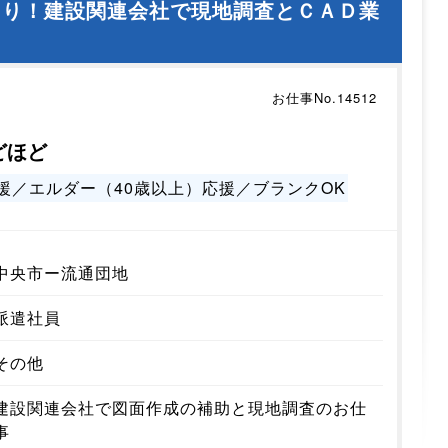
あり！建設関連会社で現地調査とＣＡＤ業
お仕事No.14512
どほど
援／エルダー（40歳以上）応援／ブランクOK
中央市ー流通団地
派遣社員
その他
建設関連会社で図面作成の補助と現地調査のお仕
事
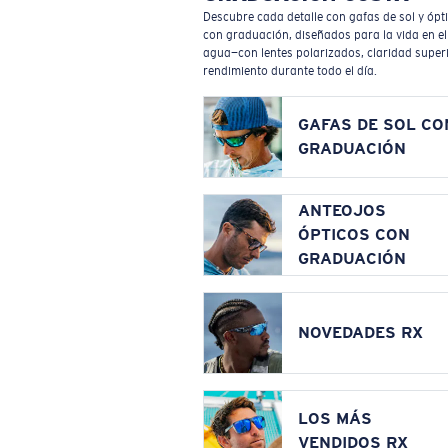
Descubre cada detalle con gafas de sol y ópt
con graduación, diseñados para la vida en el
agua—con lentes polarizados, claridad superi
rendimiento durante todo el día.
GAFAS DE SOL CO
GRADUACIÓN
ANTEOJOS
ÓPTICOS CON
GRADUACIÓN
NOVEDADES RX
LOS MÁS
VENDIDOS RX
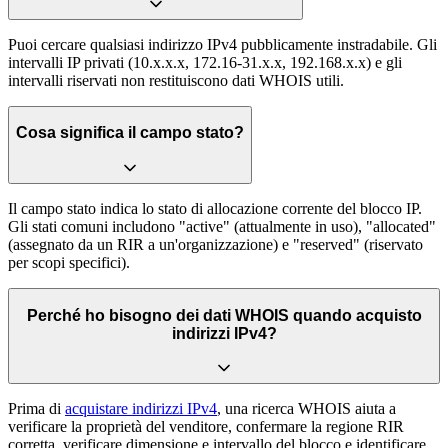
Puoi cercare qualsiasi indirizzo IPv4 pubblicamente instradabile. Gli
intervalli IP privati (10.x.x.x, 172.16-31.x.x, 192.168.x.x) e gli
intervalli riservati non restituiscono dati WHOIS utili.
Cosa significa il campo stato?
Il campo stato indica lo stato di allocazione corrente del blocco IP.
Gli stati comuni includono "active" (attualmente in uso), "allocated"
(assegnato da un RIR a un'organizzazione) e "reserved" (riservato
per scopi specifici).
Perché ho bisogno dei dati WHOIS quando acquisto
indirizzi IPv4?
Prima di
acquistare indirizzi IPv4
, una ricerca WHOIS aiuta a
verificare la proprietà del venditore, confermare la regione RIR
corretta, verificare dimensione e intervallo del blocco e identificare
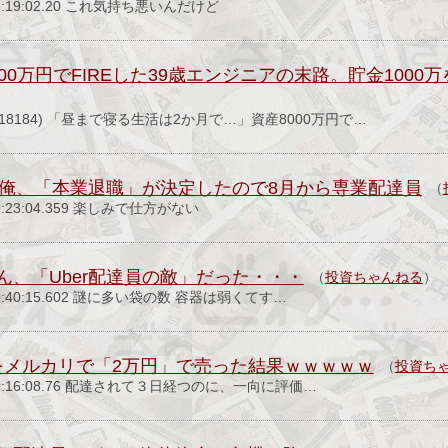
) 08:19:02.20 これ気持ち悪いんだけど
00万円でFIREした39歳エンジニアの末路。貯金100
-PLT(18184) 「昼まで寝る生活は2か月で…」資産8000万円で…
達員俺、「本業退職」が決定したので8月から専業配達員
（
) 09:23:04.359 楽しみで仕方がない
ん、「Uber配達員の敵」だった・・・
（
投資ちゃんねる
）
木) 10:40:15.602 謎に多い袋の数 容器は弱くてす…
Cをメルカリで「2万円」で売った結果ｗｗｗｗｗ
（
投資ち
(水) 20:16:08.76 配達されて３日経つのに、一向に評価…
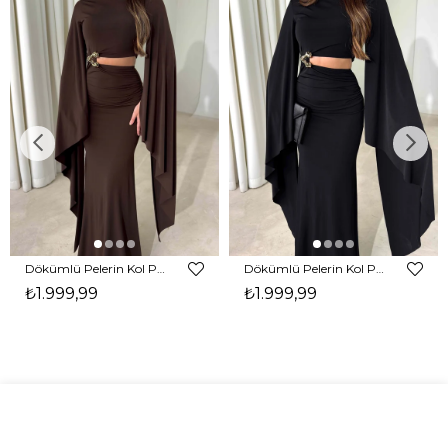
Dökümlü Pelerin Kol Pencere Detaylı Maxi Kahverengi Arlev Kadın Elbise 26Y511
Dökümlü Pelerin Kol Pencere Detaylı Maxi Siyah Arlev Kadın Elbise 26Y511
₺1.999,99
₺1.999,99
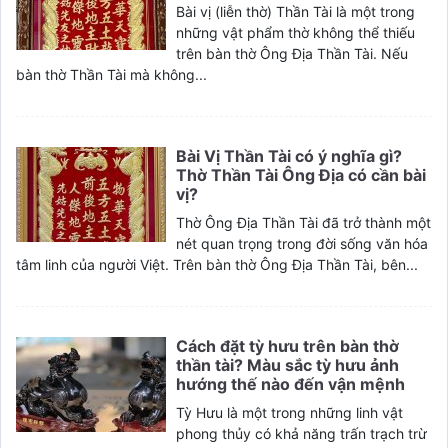
Bài vị (liễn thờ) Thần Tài là một trong
những vật phẩm thờ không thể thiếu
trên bàn thờ Ông Địa Thần Tài. Nếu
bàn thờ Thần Tài mà không...
Bài Vị Thần Tài có ý nghĩa gì?
Thờ Thần Tài Ông Địa có cần bài
vị?
Thờ Ông Địa Thần Tài đã trở thành một
nét quan trọng trong đời sống văn hóa
tâm linh của người Việt. Trên bàn thờ Ông Địa Thần Tài, bên...
Cách đặt tỳ hưu trên bàn thờ
thần tài? Màu sắc tỳ hưu ảnh
hướng thế nào đến vận mệnh
Tỳ Hưu là một trong những linh vật
phong thủy có khả năng trấn trạch trừ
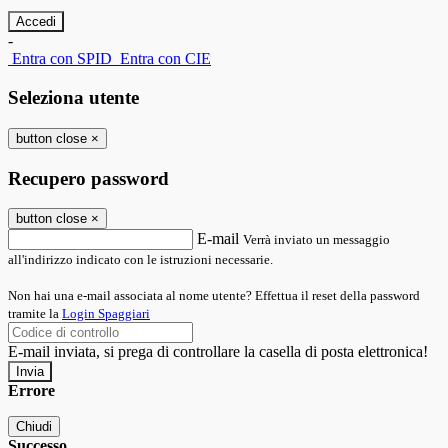
-
Entra con SPID
Entra con CIE
Seleziona utente
button close
×
Recupero password
button close
×
E-mail
Verrà inviato un messaggio
all'indirizzo indicato con le istruzioni necessarie.
Non hai una e-mail associata al nome utente? Effettua il reset della password
tramite la
Login Spaggiari
E-mail inviata, si prega di controllare la casella di posta elettronica!
Errore
Chiudi
Successo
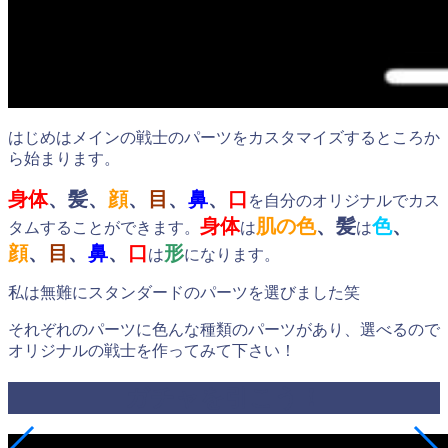
はじめはメインの戦士のパーツをカスタマイズするところか
ら始まります。
身体
、髪、
顔
、
目
、
鼻
、
口
を自分のオリジナルでカス
身体
肌の色
、髪
色
、
タムすることができます。
は
は
顔
、
目
、
鼻
、
口
形
は
になります。
私は無難にスタンダードのパーツを選びました笑
それぞれのパーツに色んな種類のパーツがあり、選べるので
オリジナルの戦士を作ってみて下さい！
ガチャを引こう！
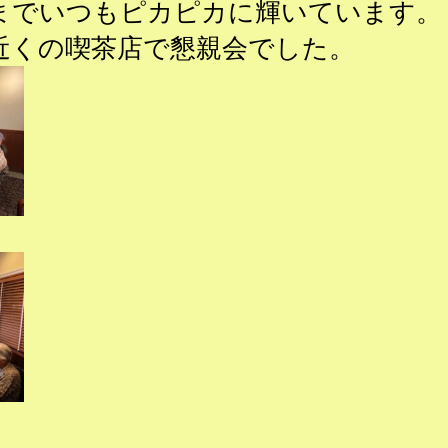
までいつもピカピカに輝いています。
近くの喫茶店で懇親会でした。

Prompt
For each line above that contains "intervalli", make a copy.

Exercise result
intervalli IP privati (10.x.x.x, 172.16-31.x.x, 192.168.x.x) e gli
intervalli riservati non restituiscono dati WHOIS utili.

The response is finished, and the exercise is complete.